## Instructions to follow
Wherever "output" appears in a line of the listing, report that line.

## Material shown
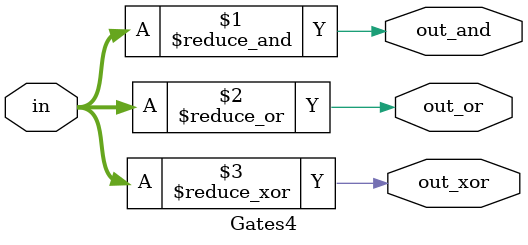
<source format=v>
`timescale 1ns / 1ps


module Gates4(
    input [3:0] in,
    output out_and,
    output out_or,
    output out_xor
    );
	
	assign out_and = & in;
	assign out_or  = | in;
	assign out_xor = ^ in;
endmodule

</source>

## Task response
    output out_and,
    output out_or,
    output out_xor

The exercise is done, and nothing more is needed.